--- START ---

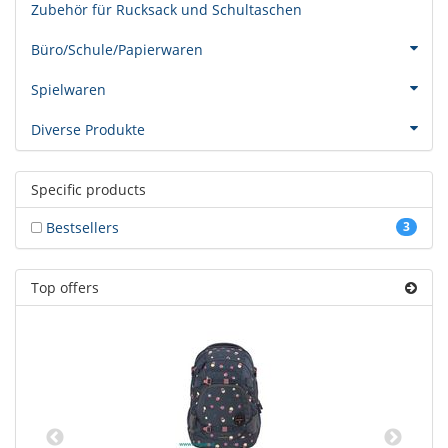
Zubehör für Rucksack und Schultaschen
Büro/Schule/Papierwaren
Spielwaren
Diverse Produkte
Specific products
Bestsellers
3
Top offers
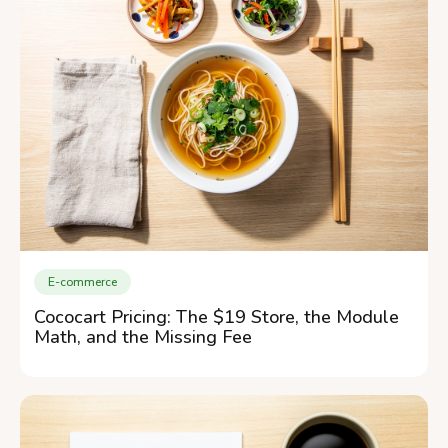
E-commerce
Cococart Pricing: The $19 Store, the Module
Math, and the Missing Fee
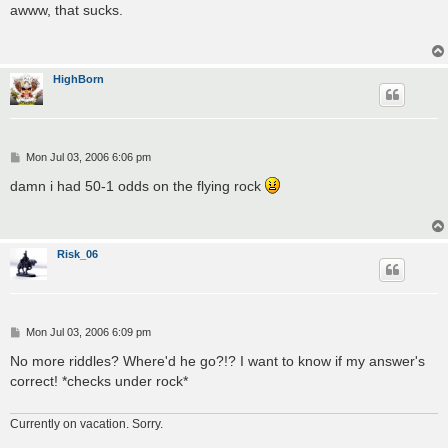
s
awww, that sucks.
t
HighBorn
P
Mon Jul 03, 2006 6:06 pm
o
s
damn i had 50-1 odds on the flying rock
t
Risk_06
P
Mon Jul 03, 2006 6:09 pm
o
s
No more riddles? Where'd he go?!? I want to know if my answer's
t
correct! *checks under rock*
Currently on vacation. Sorry.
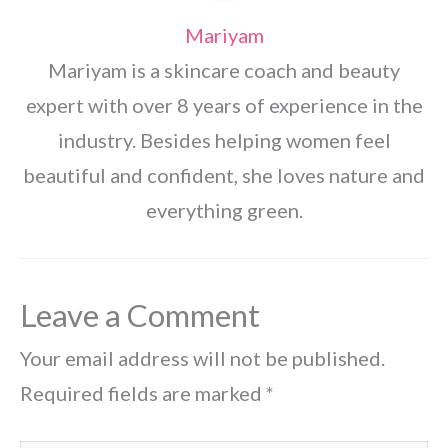
Mariyam
Mariyam is a skincare coach and beauty
expert with over 8 years of experience in the
industry. Besides helping women feel
beautiful and confident, she loves nature and
everything green.
Leave a Comment
Your email address will not be published.
Required fields are marked
*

--- END ---

Activity:
Tally the lines of the listing that hold the string "Mariyam", then reply with that number alone.

Answer box:
2